St. Louis, Missouri
June 18, 2000
June 18, 2000
June 21, 2000
5.684.1 - 5.684.7
Use of a Computer Tutor to Assist Students in Strength of Materials
Donald C. Richter Eastern Washington University
The need to provide instruction that is more “student centered” in higher education while improving retention has created the requirement to give students more flexible help outside of the traditional classroom environment. A deeper challenge is how to accomplish this within the realities of today's departmental budgets. The following paper describes how Eastern Washington University has chosen to meet this challenge in the instructional area of Strength of Materials. Eastern Washington University has decided to use a software package to allow the student to have more “on demand” help in solving strength/mechanics of materials problems. The software package allows the student to do problems then use the software to check his/her work, help understand where he may have erred, and provide an environment that encourages further exploration and discovery. The paper further relates the experience and lessons learned in using the software to augment the traditional class room experience. The software package is "MDSolids" developed by Timothy Philpot at the University of Missouri.

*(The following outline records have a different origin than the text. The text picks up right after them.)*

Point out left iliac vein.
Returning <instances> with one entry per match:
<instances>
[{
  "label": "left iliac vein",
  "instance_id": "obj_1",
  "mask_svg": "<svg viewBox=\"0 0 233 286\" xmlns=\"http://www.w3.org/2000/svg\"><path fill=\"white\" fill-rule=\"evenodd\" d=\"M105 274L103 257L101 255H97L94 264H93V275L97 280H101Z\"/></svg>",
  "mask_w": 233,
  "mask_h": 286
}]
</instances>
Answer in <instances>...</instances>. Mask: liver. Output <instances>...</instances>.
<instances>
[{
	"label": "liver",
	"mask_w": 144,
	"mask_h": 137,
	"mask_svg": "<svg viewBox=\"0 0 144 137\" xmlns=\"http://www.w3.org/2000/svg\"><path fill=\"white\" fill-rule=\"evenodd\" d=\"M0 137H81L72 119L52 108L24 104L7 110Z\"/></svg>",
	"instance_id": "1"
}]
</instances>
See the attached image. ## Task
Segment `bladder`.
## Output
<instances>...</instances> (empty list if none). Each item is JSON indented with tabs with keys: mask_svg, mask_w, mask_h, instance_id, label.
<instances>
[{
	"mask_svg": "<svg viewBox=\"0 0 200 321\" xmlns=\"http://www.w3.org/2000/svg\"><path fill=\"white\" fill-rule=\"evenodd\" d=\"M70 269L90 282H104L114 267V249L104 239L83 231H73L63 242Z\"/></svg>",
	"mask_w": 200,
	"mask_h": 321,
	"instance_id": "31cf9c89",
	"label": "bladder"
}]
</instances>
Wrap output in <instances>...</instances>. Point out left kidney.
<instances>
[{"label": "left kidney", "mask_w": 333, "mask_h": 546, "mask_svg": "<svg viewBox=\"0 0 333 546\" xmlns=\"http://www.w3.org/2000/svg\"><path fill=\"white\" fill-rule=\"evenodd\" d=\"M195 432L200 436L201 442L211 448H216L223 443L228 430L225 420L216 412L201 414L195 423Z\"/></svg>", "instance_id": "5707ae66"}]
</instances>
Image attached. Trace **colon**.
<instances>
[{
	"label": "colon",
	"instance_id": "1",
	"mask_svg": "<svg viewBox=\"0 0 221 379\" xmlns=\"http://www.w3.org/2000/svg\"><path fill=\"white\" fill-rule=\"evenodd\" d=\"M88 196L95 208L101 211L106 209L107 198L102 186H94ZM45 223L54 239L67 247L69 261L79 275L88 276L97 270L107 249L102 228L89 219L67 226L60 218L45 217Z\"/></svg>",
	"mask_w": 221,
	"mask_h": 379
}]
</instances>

Student retention has become one of the most important issues today in higher education. To address this issue we must look at the ways we are delivering instruction to the student and what his/her needs are. The traditional model of strict classroom lecture, homework assignments and tests does not meet the needs of many students who want and demand more in there learning experience. Today’s student is computer literate and is accustomed to using technology to explore in a free flowing "on demand" environment. This desire to explore and learn on demand has carried through to the student’s expectations of their college experience. One of these expectations is to have more flexible help outside of the traditional classroom environment. Providing help usually comes down to how to provide the resources to help the student. The deeper challenge is how to accomplish this within the realities of today’s departmental budgets. Eastern Washington University has decided to use a software package to allow the student to have more “on demand” help in solving strength/mechanics of materials problems. The following describes the software package that was chosen and how it is used to augment the course. I will relay my experience with using the software and how the students felt about the experience.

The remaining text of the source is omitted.